Ojciec oparł czoło o ławę, matka zakryła usta dłońmi.
*
- Eryk przejął dowodzenie, ludzie Fuldarra i moi ludzie byliśmy od tej chwili stronami w stanie waśni. Waśni! Ha, waśń to była o tę łódź, co mamy z nimi sprawę! Od tamtej chwili byliśmy stronami wróżdy! Hagni, gorzej być już nie mogło!..
- Co z Olafem, powiesz?
- Olaf, jako zabójca winien stanąć przed sądem. Miał być doprowadzony do króla i tam sprawa cała miała być zdana. Potem już o wszystkim miał Gulathing radzić. Eryk sam zaproponował, że weźmie go na swoją łódź. Jasnym było, że jeśli będzie ze mną płynął, a coś się stanie, będę orzeczony wspólnikiem zbrodni. Do ludzi Fuldarra dać go nie chcieliśmy, bo kto wie, czy by ich krew młodego pana nie zagrzała do wymierzenia zemsty. Nim odpłynęliśmy chciałem z nim pomówić. Nie wiedziałem, co król zdecyduje, czy go puści do domu, czy zatrzyma. Sprawa trudna, bo Olaf, jak my wszyscy, był w czasie służby dla króla.
- Och nie!... – syknęła matka.
- Tak, Jora. On popełnił zabójstwo w trakcie służby. Na drugim, przez króla mianowanym człowieku, dowódcy łodzi!

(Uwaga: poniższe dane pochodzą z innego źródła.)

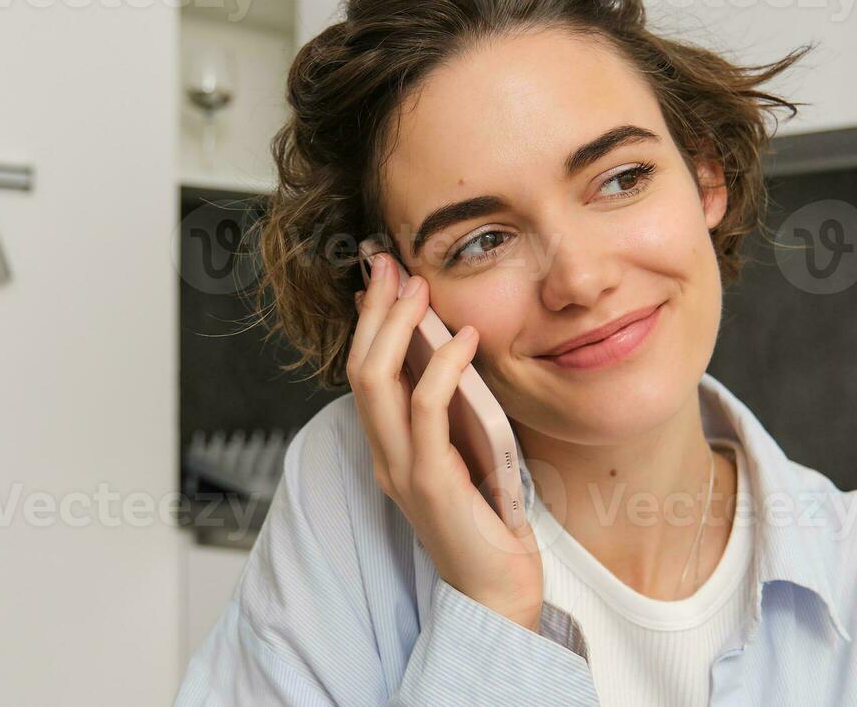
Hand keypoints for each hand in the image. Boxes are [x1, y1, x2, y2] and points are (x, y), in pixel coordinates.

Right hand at [346, 243, 543, 630]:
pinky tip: (464, 340)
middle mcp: (385, 457)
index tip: (383, 272)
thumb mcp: (465, 452)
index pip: (362, 371)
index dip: (368, 319)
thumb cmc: (489, 522)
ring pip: (376, 384)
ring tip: (422, 289)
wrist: (498, 592)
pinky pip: (427, 412)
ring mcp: (403, 471)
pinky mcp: (432, 483)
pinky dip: (442, 367)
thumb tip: (450, 350)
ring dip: (396, 328)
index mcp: (389, 449)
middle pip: (358, 368)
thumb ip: (451, 410)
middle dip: (374, 311)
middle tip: (393, 264)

- Na człowieku, wobec którego rodu, nasz ród miał sprawę w rozpatrywaniu!
- Tak. I to jeszcze nie wszystko.
- Co gorszego być może?
- Zabił człowieka, który nie dobył broni.
- Co?!
- Tak. Pas z mieczem chłopaka leżał przy ognisku. Fugli miał przy sobie nóż, ale go nie dobył. Kiedyśmy ich znaleźli, nóż był w pochwie. Topora przy nim nie znaleźli. Nic więcej nie było.
- A Olaf? Co ci Olaf powiedział?
- Nic. Nic mi nie powiedział. W ogóle nie chciał gadać. Ani ze mną, ani z nikim.
- Może mu mowę odjęło?
- Jora, to twój syn, jakżeby mu mogło mowę odjąć?
- To także syn Hagni. A Hagni, odkąd wrócił, słowem się do mnie nie odezwał.
- Kobieto, mówimy o chłopaku, który jednym cięciem topora rozpłatał człowieka, jakby drwa rąbał!
- Byliśmy sami, mógł swobodnie mówić, ale nie. Nic. Tylko patrzył przed siebie. Pytam go: może Hagni miał jakąś broń, coś, czegośmy nie znaleźli? Nic. Może rzucił się na ciebie z gołymi rękami? Może dusił? Cisza. Nie wiem już, co mam mu podpowiedzieć. Nagle, przyszło mi do głowy i mówię: Olaf, a może Fugli cię sprowokował? Obraził cały twój ród, matkę, ojca, może mówił, że wynik tamtego procesu przesądzony i łódź będzie dla nich, a dla nas kara, co? I wtedy Olaf spojrzał mi prosto w twarz i...
- I co?
- I nic. Zamknął oczy.
- Umarł na miejscu?
- Nie, zamknął, o tak! Powieki zamknął!
- Mrugnął do ciebie, dał ci znak?
- Nie wiem. Ja się na takich znakach nie wyznaję. Szczerze. Nie mam pojęcia, czy dał mi znak, że zgadłem, czy żebym się zamknął i zostawił go w spokoju.
- Hrafn, proszę cię, przypomnij sobie, jak on na ciebie spojrzał!...
- Olaf stał nad nim z toporem i wszyscy to widzieli. Na Lokiego, gdyby chociaż topór odrzucił, gdyby rozpłynął się w lesie, w nocy, gdyby chociaż wczołgał się za krzaki!... Ale nie, on stał. Nic nie mówił, stał. Erykowi ludzie go związali, zaprowadzili do obozu. Trupa trzeba było oporządzić. Na Hel, Fuldarr oszaleje, gdy zobaczy syna przerąbanego na pół! Gdybym był sam, bez Eryka i jego drużyny, bez ludzi Fuldarra, mógłbym chłopaka pochować, a nie posyłać trupa! Ale tak, w jednej chwili, wszystko się zapętliło. Każdy wie, że ty i ja jesteśmy w trakcie sporu z Fuldarrem, jego syn ginie z ręki twego syna. Koniec. Ciemność.
Hrafn przerwał, nabrał powietrza.
Matka znów skryła twarz w dłoniach. Kręciła głową. Ona nie mogła zrozumieć milczenia Olafa. Ojciec podniósł głowę znad ławy. Katla chciała mu nalać piwa, zakrył dłonią puchar. Patrzył tępo w ciemność, w kąt, w którym się kuliłam. Wiedziałam jednak, że nie mnie tam wypatruje, a swego pierworodnego. Płowowłosego Olafa. Jasnookiego chłopca, którego nie upilnował. I ojciec i ja rozumieliśmy aż nadto, dlaczego Olaf zamilkł.